* _Material provided_
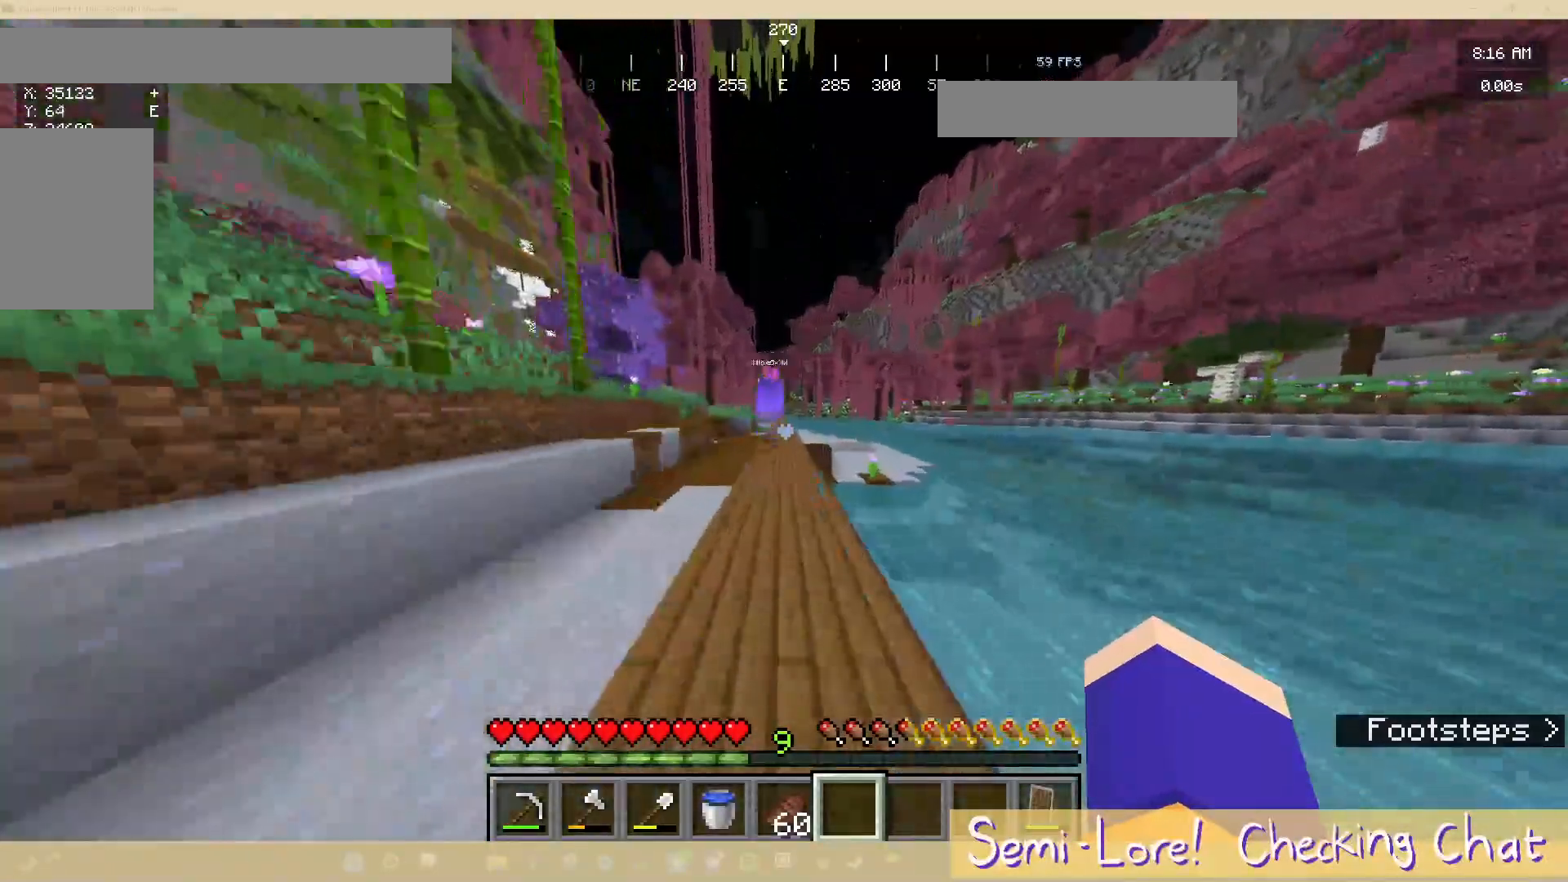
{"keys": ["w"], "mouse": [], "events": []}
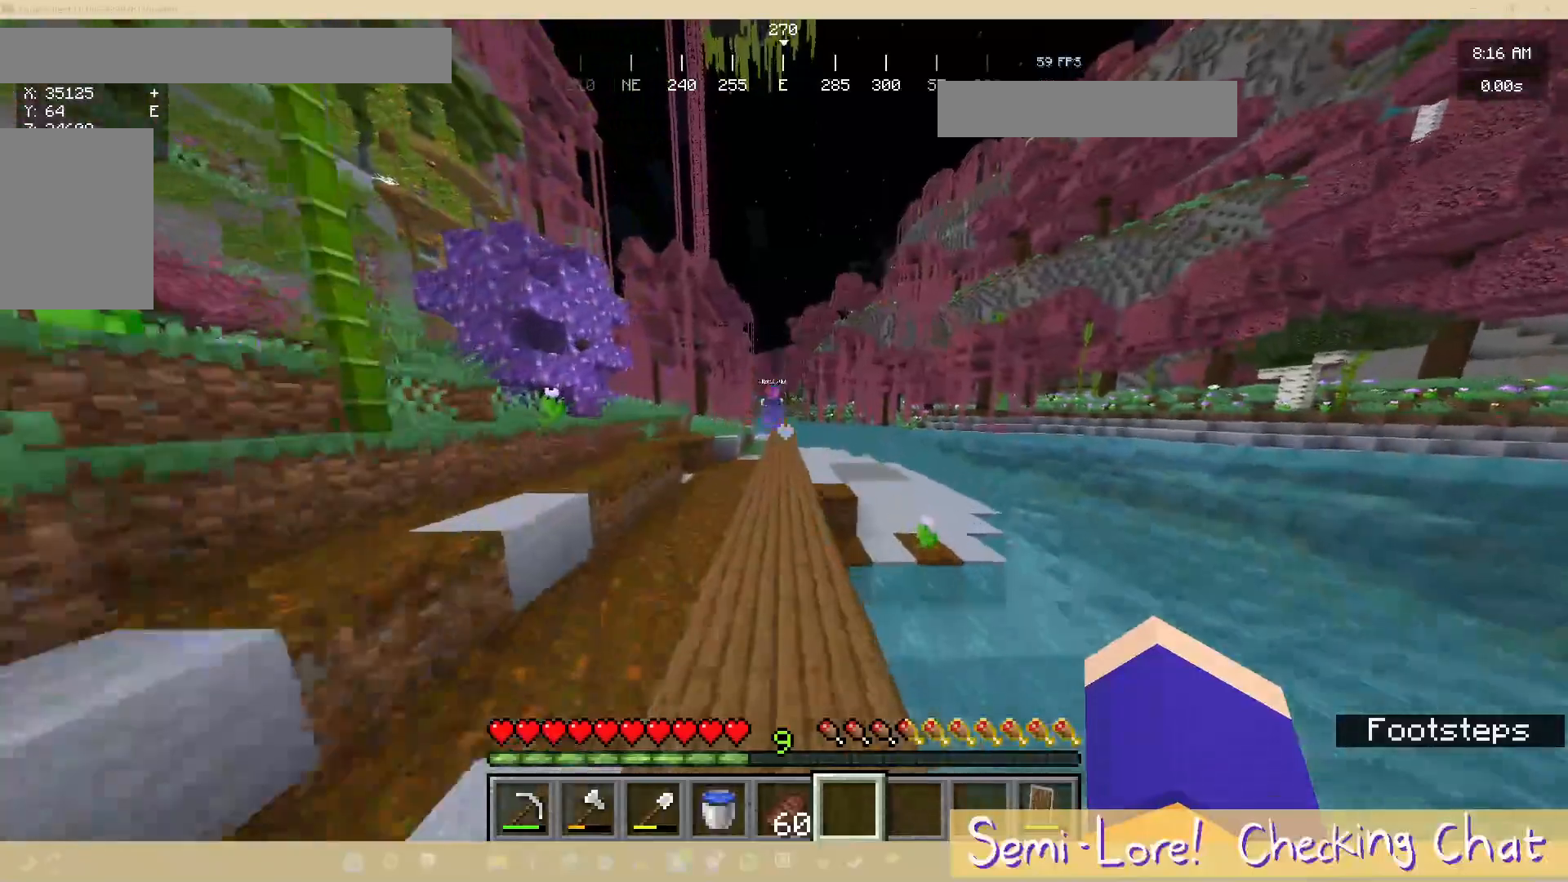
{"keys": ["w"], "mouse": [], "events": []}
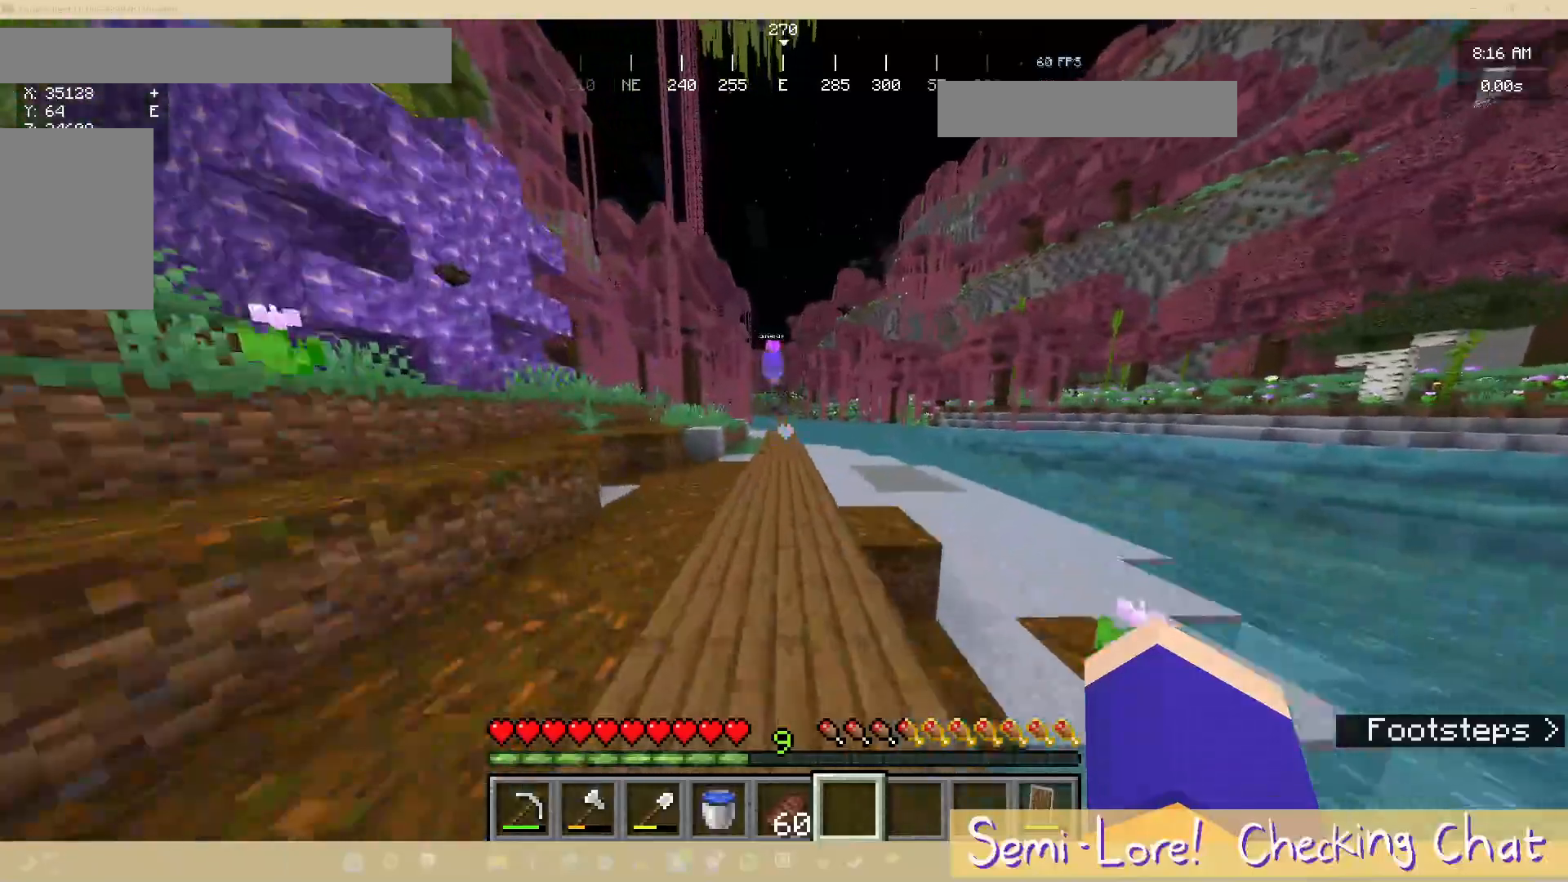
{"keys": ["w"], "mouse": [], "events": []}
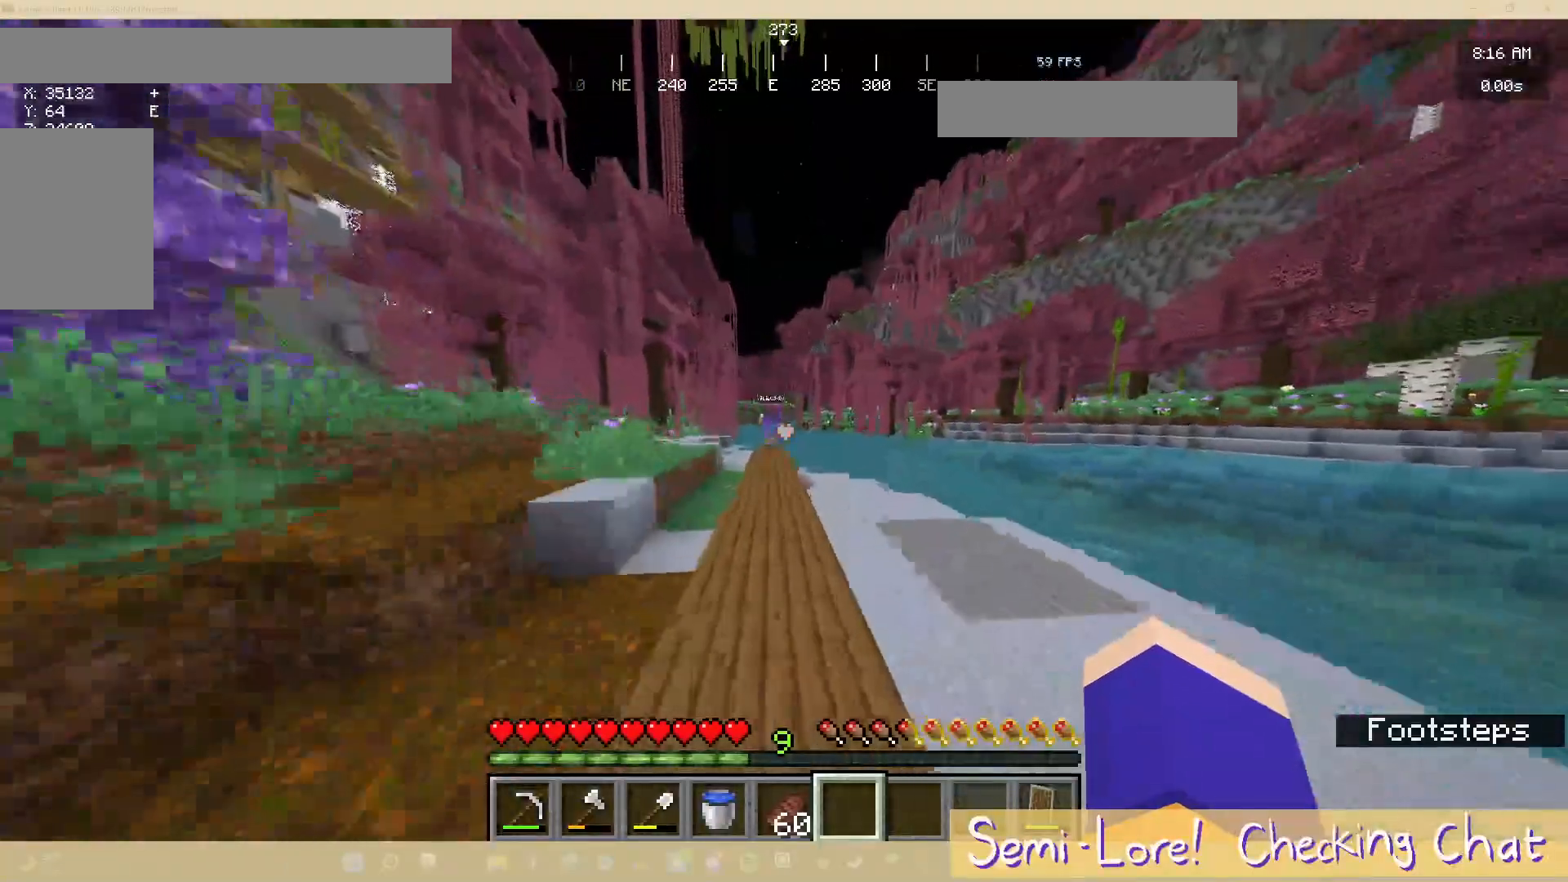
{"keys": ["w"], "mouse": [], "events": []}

* _What is being asked_
Pictures aside, retype the material exactly.

* _Answer_
{"keys": ["w"], "mouse": [], "events": []}
{"keys": ["w"], "mouse": [], "events": []}
{"keys": ["w"], "mouse": [], "events": []}
{"keys": ["w"], "mouse": [], "events": []}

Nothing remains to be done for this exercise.